Optionally, we can call consensus sequences for each sequenced mRNA molecule.

dynast consensus -g Mus_musculus.GRCm38.102.gtf.gz --barcode-tag CB --umi-tag UB -o consensus align/Aligned.sortedByCoord.out.bam

where consensus is the directory to which to save the consensus-called BAM. Once the above command finishes, the consensus directory will contain a new BAM file that can be used as input to the following step.

Quantify

Finally, we quantify the four RNA species of interest. Note that we re-use the gene annotations GTF.

dynast count -g Mus_musculus.GRCm38.102.gtf.gz --barcode-tag CB --umi-tag UB -o count --barcodes align/Solo.out/Gene/filtered/barcodes.tsv --conversion TC align/Aligned.sortedByCoord.out.bam

where count is the directory to which to save RNA quantifications. We provide a filtered barcode list align/Solo.out/Gene/filtered/barcodes.tsv, which was generated from the previous step, so that only these barcodes are processed during quantification. We specify the experimentally induced conversion with --conversion. In this example, our experiment introduces T-to-C conversions.
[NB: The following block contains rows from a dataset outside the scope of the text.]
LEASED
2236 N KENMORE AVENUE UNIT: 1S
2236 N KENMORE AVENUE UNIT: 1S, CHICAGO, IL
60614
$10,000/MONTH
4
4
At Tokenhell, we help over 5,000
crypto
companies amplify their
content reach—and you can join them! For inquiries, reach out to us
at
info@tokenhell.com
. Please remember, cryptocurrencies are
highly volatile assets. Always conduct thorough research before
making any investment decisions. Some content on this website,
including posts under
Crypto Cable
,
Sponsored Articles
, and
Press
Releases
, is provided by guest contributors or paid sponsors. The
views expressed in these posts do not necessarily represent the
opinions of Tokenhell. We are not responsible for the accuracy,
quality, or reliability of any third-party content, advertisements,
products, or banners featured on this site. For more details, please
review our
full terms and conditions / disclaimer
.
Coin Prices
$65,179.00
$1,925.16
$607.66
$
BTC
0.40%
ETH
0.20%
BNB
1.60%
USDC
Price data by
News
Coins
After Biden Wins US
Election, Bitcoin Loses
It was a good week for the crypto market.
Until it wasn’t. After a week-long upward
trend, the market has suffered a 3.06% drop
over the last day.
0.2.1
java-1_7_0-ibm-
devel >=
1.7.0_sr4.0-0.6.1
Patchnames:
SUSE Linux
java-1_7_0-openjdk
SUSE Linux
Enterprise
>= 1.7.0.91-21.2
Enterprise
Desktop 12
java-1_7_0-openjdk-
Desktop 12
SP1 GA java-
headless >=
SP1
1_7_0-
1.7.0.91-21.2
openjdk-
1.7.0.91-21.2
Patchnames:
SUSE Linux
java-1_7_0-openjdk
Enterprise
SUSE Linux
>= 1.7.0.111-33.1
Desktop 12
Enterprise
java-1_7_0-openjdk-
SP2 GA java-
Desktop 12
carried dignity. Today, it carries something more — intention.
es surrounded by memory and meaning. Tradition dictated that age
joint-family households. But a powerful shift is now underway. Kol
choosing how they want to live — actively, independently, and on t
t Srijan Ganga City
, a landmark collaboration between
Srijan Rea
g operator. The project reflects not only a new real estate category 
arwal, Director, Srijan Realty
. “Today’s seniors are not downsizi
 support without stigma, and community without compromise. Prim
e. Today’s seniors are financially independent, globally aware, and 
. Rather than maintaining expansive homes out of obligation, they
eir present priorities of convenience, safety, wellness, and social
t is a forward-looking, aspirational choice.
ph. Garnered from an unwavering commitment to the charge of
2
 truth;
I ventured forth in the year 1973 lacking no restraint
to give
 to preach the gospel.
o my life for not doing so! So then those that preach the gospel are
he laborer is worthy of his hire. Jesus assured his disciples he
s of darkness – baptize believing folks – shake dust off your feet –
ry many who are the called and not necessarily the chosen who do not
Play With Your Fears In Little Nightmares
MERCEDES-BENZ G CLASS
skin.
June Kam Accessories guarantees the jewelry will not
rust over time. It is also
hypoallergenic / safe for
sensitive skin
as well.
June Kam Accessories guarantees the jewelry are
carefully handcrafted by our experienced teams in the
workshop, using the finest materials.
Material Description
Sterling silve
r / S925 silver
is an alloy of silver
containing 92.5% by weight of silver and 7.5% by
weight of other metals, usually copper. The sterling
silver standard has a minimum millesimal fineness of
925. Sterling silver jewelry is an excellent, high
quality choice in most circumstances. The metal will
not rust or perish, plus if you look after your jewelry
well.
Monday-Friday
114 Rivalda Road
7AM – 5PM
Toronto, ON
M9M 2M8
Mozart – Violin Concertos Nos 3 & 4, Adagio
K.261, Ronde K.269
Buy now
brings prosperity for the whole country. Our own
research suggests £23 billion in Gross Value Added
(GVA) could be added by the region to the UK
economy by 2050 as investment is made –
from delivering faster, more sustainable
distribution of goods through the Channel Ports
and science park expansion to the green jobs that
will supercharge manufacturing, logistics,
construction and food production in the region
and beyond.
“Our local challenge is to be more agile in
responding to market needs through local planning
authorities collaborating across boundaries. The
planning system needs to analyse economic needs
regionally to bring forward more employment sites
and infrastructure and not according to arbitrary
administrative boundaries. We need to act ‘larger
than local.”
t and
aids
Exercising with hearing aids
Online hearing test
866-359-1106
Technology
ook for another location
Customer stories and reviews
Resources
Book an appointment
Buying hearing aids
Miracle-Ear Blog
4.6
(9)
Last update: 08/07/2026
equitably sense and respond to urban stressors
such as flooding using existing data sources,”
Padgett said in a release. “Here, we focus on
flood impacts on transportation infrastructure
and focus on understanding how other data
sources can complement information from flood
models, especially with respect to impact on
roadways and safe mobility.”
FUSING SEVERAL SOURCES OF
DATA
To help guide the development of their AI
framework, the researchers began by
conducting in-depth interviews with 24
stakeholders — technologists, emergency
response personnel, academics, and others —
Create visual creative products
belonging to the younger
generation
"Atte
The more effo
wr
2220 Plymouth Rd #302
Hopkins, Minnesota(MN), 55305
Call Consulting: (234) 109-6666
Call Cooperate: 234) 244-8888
Once the above command finishes, the count directory will contain an adata.h5ad AnnData file containing all quantification results.

[Optional] Estimate

Optionally, we can estimate the unlabeled and labeled counts by statistically modelling the labeling dynamics (see Statistical estimation).

dynast estimate -o estimate count

where estimate is the directory to which to save RNA quantifications. We provide the directory that contains the quantification results (i.e. -o option of dynast count).

Once the above command finishes, the estimate directory will contain an adata.h5ad AnnData file containing all quantification and estimation results.